Surgen voces en el oficialismo, desde el Partido Republicano hasta Evópoli, que llaman a buscar acuerdos para el proyecto de Reconstrucción con el Socialismo Democrático y la DC, desechando acercamientos con el Partido de la Gente. Aquellos serían confiables y serios; este, impredecible y errático.
La propuesta trae a colación un viejo anhelo de cierta derecha: validarse junto a la izquierda moderada y formar una gran coalición desde el PPD hasta RN. Es el antiguo sueño de muchos liberales al que hoy se pliegan, por motivos tácticos, algunos conservadores.
La ventaja de un pacto de esta naturaleza es evidente: no solo otorgaría una sólida mayoría parlamentaria, sino que también permitiría arrinconar al Partido Comunista y al Frente Amplio. Daría gobernabilidad y proveería una estabilidad digna de los mejores tiempos de la Concertación.
Supuestamente, pura ganancia. En realidad, puro humo.
Solo un nostálgico noventero que ha estado fuera de Chile desde 2011 creería que es posible llegar a un acuerdo sincero con la “izquierda moderada”. Ese año, la antigua Concertación se rindió ante las críticas de la generación que terminó conformando el Frente Amplio. La deriva aún no concluye. ¿La evidencia más reciente? Luego de que en el PC anunciaran que “inundarían” el Congreso con indicaciones para dilatar la discusión del proyecto de Reconstrucción, desde el PPD (la “oposición amigable”, según la creencia de cierta derecha) señalaron que doblarían la apuesta con un “tsunami” de indicaciones.
Más que mostrar indignación moral o acusar obstruccionismo, los que desde la derecha proponen pactos con ese sector deberían, por fin, observar la realidad y renunciar a la ensoñación como estrategia política. Desde hace 15 años, una y otra vez, el Socialismo Democrático y lo que queda de la DC vienen rindiéndose ante la izquierda radical. Carentes de ideas y coraje, han optado por convertirse en vagón de cola, prefiriendo la seguridad de las migajas al riesgo del camino propio. Es probable que nunca se allanen a un acuerdo sustantivo con la derecha, por razones históricas, psicológicas y porque temen que eso los desperfilaría frente a sus rivales de la izquierda radical, de la cual son rehenes. Quienes en la centroizquierda rechazaron esa vocación entreguista abandonaron el barco hace rato. Ya no queda raspado en esa olla.

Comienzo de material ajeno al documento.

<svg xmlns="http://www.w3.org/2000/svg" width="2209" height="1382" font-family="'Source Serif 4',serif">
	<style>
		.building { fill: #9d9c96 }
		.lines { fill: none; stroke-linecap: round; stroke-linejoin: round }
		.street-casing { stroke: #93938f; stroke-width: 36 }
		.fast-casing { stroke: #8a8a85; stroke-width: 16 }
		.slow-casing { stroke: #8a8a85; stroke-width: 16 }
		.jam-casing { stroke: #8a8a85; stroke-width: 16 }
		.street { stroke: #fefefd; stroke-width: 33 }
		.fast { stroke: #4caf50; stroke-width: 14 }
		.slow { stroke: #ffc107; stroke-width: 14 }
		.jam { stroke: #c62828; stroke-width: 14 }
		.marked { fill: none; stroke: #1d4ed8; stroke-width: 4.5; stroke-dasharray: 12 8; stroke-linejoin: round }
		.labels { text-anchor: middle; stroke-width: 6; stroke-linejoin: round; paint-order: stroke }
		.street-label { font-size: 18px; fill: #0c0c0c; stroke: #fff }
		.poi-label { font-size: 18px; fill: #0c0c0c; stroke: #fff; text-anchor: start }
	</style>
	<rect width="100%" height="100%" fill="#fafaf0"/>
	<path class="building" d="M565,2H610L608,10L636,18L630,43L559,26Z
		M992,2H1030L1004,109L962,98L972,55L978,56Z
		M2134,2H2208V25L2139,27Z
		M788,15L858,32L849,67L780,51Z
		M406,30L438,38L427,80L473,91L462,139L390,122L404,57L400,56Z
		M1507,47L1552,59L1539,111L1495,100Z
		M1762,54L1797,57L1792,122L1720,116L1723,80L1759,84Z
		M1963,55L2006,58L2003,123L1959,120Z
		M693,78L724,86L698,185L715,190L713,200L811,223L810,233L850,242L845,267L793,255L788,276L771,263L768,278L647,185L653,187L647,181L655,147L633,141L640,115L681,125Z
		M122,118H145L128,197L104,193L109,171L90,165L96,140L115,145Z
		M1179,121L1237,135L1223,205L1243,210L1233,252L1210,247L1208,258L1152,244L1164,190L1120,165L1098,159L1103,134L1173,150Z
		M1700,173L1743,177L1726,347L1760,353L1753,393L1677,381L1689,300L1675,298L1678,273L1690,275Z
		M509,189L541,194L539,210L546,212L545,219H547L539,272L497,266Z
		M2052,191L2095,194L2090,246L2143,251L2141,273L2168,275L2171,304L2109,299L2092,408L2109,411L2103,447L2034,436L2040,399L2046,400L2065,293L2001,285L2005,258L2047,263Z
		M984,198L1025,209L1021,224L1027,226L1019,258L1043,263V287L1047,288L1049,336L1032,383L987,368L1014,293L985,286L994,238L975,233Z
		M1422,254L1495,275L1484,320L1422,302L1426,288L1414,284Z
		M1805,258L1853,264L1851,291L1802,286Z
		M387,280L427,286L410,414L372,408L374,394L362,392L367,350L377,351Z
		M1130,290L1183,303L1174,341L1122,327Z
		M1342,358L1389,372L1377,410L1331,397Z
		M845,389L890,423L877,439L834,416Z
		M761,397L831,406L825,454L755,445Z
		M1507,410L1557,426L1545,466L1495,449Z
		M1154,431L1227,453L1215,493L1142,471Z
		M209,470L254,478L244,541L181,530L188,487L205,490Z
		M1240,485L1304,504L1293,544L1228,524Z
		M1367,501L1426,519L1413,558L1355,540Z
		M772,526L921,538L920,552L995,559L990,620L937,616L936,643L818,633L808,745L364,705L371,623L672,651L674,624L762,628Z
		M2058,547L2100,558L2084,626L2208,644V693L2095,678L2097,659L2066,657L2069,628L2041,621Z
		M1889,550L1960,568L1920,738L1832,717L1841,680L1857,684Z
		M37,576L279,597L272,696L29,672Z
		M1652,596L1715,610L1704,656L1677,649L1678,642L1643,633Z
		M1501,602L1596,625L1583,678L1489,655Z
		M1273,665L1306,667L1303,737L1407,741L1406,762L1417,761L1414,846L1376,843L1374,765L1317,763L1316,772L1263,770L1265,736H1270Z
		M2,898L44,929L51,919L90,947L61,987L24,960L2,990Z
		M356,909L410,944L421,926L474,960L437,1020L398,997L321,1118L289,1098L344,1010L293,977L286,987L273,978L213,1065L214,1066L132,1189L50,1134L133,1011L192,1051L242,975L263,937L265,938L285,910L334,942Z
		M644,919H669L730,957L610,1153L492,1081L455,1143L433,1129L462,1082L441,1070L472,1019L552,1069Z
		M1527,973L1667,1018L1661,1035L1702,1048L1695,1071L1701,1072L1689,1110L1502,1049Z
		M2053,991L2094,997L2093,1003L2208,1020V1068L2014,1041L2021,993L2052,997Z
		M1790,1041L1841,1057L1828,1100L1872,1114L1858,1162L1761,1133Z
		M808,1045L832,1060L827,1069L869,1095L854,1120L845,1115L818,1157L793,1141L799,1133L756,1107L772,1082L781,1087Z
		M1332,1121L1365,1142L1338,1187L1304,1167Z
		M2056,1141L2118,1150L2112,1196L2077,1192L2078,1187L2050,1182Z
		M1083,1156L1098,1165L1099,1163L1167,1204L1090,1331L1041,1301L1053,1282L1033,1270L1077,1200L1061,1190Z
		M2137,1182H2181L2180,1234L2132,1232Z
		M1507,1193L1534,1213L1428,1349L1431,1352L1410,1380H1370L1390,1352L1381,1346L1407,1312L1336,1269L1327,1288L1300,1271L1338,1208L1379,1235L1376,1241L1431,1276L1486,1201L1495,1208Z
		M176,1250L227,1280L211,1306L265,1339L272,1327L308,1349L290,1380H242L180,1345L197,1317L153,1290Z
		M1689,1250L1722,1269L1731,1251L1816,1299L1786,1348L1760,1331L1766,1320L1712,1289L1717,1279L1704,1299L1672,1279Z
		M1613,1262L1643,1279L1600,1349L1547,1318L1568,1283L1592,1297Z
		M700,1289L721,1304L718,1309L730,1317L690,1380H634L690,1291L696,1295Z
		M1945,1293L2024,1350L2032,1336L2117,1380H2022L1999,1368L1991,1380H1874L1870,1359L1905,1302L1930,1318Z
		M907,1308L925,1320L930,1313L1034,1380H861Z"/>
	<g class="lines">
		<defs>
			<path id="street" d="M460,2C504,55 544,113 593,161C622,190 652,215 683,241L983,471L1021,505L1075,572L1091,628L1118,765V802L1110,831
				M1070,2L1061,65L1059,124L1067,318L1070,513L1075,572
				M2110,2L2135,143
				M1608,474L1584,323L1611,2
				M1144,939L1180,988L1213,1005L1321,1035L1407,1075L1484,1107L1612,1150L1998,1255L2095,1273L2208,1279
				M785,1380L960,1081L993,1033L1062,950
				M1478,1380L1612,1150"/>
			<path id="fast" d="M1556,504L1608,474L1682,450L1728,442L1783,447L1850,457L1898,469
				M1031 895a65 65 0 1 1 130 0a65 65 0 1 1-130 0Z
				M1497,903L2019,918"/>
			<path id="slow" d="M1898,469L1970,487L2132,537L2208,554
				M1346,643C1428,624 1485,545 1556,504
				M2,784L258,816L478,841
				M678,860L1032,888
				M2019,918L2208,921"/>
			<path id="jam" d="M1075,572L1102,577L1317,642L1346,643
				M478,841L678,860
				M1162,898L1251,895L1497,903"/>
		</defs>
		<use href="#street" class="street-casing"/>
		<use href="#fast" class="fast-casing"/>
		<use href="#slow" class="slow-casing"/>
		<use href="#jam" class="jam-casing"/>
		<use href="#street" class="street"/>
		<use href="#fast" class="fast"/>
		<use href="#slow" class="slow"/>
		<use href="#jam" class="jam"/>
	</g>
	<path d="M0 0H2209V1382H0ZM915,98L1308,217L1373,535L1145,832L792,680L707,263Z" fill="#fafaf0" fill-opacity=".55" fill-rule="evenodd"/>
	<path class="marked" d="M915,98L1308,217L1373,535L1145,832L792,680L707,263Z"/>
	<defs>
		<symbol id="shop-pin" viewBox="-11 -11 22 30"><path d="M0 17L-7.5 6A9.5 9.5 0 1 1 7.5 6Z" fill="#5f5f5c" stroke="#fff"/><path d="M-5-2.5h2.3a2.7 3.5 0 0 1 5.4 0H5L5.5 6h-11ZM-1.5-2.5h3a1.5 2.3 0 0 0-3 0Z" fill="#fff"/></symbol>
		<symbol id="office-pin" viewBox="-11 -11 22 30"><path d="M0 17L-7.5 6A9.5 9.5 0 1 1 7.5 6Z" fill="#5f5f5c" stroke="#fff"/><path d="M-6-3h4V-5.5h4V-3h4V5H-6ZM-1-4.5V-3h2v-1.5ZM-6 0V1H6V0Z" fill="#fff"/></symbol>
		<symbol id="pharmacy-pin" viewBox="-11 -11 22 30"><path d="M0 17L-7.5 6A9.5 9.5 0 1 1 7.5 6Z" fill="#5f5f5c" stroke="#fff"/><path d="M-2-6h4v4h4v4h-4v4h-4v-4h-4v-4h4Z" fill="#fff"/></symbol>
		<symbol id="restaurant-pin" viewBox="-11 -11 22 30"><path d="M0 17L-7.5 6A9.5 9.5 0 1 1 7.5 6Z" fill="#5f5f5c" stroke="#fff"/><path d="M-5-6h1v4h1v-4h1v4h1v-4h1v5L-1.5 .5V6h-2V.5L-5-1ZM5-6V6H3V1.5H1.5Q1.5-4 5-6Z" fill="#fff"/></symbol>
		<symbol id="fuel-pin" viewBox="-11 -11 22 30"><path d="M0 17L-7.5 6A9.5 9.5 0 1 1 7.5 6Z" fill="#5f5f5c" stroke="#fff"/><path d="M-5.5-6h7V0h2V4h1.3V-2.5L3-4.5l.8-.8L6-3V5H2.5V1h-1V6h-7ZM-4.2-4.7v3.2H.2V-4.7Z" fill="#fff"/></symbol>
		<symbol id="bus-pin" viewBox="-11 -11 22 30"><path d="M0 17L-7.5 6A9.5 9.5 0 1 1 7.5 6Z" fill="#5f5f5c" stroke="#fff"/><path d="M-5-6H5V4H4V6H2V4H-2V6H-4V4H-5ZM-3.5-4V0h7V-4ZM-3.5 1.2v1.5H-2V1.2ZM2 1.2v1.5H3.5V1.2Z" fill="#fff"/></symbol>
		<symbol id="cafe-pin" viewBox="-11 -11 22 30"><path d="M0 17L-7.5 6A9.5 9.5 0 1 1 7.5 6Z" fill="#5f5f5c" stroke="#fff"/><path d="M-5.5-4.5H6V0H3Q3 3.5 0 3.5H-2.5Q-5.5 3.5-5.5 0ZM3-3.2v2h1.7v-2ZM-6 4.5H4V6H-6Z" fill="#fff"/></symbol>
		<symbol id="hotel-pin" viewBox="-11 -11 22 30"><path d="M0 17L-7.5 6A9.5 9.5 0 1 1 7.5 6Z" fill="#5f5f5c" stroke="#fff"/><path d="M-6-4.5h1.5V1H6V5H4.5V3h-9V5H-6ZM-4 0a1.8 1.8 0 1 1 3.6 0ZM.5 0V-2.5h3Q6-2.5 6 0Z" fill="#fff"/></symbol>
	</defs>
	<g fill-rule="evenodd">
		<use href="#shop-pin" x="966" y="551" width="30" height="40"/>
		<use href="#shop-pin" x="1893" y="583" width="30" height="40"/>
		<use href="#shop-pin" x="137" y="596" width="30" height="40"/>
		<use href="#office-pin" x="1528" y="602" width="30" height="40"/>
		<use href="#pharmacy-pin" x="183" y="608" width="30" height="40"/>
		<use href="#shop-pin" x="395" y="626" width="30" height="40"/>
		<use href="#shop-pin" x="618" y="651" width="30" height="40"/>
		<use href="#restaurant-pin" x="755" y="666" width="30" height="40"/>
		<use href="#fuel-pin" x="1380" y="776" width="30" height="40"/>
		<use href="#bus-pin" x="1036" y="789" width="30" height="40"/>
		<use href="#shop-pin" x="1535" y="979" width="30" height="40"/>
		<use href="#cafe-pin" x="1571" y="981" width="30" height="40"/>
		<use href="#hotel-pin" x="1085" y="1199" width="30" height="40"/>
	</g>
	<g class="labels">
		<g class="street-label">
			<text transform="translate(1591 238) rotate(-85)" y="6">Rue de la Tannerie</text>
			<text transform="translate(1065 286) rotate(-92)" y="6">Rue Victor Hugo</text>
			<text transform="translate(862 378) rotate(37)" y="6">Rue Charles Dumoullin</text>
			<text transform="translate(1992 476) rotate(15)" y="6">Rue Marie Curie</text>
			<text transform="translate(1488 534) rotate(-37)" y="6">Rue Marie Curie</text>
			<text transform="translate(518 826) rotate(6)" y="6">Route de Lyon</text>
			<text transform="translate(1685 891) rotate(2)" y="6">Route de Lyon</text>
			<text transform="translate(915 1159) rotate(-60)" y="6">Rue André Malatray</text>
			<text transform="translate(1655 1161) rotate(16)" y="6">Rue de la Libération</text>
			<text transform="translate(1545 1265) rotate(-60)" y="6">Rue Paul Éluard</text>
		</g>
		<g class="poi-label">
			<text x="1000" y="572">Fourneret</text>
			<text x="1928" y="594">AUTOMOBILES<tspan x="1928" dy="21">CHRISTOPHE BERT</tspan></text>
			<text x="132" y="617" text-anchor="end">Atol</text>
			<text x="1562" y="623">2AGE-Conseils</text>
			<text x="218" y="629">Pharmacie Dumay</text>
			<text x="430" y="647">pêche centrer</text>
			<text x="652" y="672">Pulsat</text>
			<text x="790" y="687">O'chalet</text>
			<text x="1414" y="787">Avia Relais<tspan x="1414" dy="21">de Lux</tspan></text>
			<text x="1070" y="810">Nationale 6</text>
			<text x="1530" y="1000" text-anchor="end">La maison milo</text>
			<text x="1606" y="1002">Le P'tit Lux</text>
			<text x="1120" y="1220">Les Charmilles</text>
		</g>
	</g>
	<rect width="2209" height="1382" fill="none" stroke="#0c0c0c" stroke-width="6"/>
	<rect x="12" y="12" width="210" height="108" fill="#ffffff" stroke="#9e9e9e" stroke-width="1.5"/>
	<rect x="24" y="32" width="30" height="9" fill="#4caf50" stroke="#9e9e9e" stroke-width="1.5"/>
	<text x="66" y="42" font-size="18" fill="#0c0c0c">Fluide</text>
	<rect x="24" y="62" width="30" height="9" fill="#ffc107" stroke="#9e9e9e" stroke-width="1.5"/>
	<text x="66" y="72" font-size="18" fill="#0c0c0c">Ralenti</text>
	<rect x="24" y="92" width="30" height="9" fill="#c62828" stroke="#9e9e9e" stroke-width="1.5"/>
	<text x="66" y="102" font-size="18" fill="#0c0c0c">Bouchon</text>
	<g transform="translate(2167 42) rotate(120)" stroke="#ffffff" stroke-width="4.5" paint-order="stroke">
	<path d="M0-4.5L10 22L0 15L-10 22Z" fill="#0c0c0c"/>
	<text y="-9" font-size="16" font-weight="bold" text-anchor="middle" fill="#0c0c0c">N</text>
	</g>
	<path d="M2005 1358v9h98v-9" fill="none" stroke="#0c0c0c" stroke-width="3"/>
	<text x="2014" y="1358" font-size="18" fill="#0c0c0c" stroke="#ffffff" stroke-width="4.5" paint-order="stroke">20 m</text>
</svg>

La conclusión es que, si se aspira a contar con votos para aprobar la megarreforma, resulta ineludible conversar con el pragmatismo oportunista del PDG y Franco Parisi. Hasta ahora, es una bancada sorpresivamente disciplinada, y sus corcoveos y mañas no son ajenos a los que existen en toda negociación difícil.
Comparada con una izquierda supuestamente moderada, pero a la que le asusta llegar a un acuerdo con la derecha, el PDG ofrece una alternativa hasta ahora más confiable y abierta al diálogo, sin los complejos que atribulan al PS, al PPD y a la DC.
Resulta innegable que los pactos con el PDG suponen un riesgo estratégico para la derecha, especialmente para el Partido Republicano. Ello podría explicar que el presidente de este haya sostenido que es mejor negociar con la ex-Concertación. El peligro es consolidar al Partido de la Gente como un actor imprescindible y darle relevancia a Franco Parisi, levantando su imagen como presidenciable para 2029.
Se trata de una amenaza real, pero quizás inevitable. Parisi es un candidato fuerte que, de todas maneras, va a competir en la próxima elección. Mayor razón, entonces, para atraerlo que para alejarlo. En lugar de insistir con una izquierda escasamente confiable y llena de traumas, quizás al oficialismo le conviene preguntarse si no es útil explorar un pacto con el populismo. A lo mejor ahí está la clave para darle gobernabilidad, continuidad y proyección al actual Gobierno.